> _EXCERPTED RECORDS_:
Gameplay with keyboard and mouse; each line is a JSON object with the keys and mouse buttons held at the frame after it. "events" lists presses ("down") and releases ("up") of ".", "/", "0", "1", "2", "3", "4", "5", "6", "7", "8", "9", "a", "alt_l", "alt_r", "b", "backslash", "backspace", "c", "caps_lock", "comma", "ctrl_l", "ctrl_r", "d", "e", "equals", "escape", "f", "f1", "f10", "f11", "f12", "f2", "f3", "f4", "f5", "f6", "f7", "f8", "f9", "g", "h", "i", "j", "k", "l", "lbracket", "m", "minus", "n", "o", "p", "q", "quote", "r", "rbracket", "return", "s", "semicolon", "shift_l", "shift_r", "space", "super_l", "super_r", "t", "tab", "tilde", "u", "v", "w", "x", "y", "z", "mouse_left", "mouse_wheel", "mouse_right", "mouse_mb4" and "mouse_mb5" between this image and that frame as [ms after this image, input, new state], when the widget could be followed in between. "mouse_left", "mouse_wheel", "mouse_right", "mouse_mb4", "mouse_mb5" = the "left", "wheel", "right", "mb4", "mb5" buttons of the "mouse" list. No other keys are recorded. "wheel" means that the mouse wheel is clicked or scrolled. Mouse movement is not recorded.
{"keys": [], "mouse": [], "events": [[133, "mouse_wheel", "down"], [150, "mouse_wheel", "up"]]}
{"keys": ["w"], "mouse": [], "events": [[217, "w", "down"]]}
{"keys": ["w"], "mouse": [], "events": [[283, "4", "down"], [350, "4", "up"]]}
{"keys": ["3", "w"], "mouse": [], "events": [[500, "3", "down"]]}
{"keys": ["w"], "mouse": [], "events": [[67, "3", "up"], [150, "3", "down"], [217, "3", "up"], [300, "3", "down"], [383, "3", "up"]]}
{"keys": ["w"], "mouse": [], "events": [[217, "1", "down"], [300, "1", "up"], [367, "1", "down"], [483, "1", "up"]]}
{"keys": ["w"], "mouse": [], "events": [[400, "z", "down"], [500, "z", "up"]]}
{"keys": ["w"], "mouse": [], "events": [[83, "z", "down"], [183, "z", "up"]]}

> _WHAT YOU HAVE TO DO_:
From the first line to the last, return the material exactly.

> _SOLUTION_:
Gameplay with keyboard and mouse; each line is a JSON object with the keys and mouse buttons held at the frame after it. "events" lists presses ("down") and releases ("up") of ".", "/", "0", "1", "2", "3", "4", "5", "6", "7", "8", "9", "a", "alt_l", "alt_r", "b", "backslash", "backspace", "c", "caps_lock", "comma", "ctrl_l", "ctrl_r", "d", "e", "equals", "escape", "f", "f1", "f10", "f11", "f12", "f2", "f3", "f4", "f5", "f6", "f7", "f8", "f9", "g", "h", "i", "j", "k", "l", "lbracket", "m", "minus", "n", "o", "p", "q", "quote", "r", "rbracket", "return", "s", "semicolon", "shift_l", "shift_r", "space", "super_l", "super_r", "t", "tab", "tilde", "u", "v", "w", "x", "y", "z", "mouse_left", "mouse_wheel", "mouse_right", "mouse_mb4" and "mouse_mb5" between this image and that frame as [ms after this image, input, new state], when the widget could be followed in between. "mouse_left", "mouse_wheel", "mouse_right", "mouse_mb4", "mouse_mb5" = the "left", "wheel", "right", "mb4", "mb5" buttons of the "mouse" list. No other keys are recorded. "wheel" means that the mouse wheel is clicked or scrolled. Mouse movement is not recorded.
{"keys": [], "mouse": [], "events": [[133, "mouse_wheel", "down"], [150, "mouse_wheel", "up"]]}
{"keys": ["w"], "mouse": [], "events": [[217, "w", "down"]]}
{"keys": ["w"], "mouse": [], "events": [[283, "4", "down"], [350, "4", "up"]]}
{"keys": ["3", "w"], "mouse": [], "events": [[500, "3", "down"]]}
{"keys": ["w"], "mouse": [], "events": [[67, "3", "up"], [150, "3", "down"], [217, "3", "up"], [300, "3", "down"], [383, "3", "up"]]}
{"keys": ["w"], "mouse": [], "events": [[217, "1", "down"], [300, "1", "up"], [367, "1", "down"], [483, "1", "up"]]}
{"keys": ["w"], "mouse": [], "events": [[400, "z", "down"], [500, "z", "up"]]}
{"keys": ["w"], "mouse": [], "events": [[83, "z", "down"], [183, "z", "up"]]}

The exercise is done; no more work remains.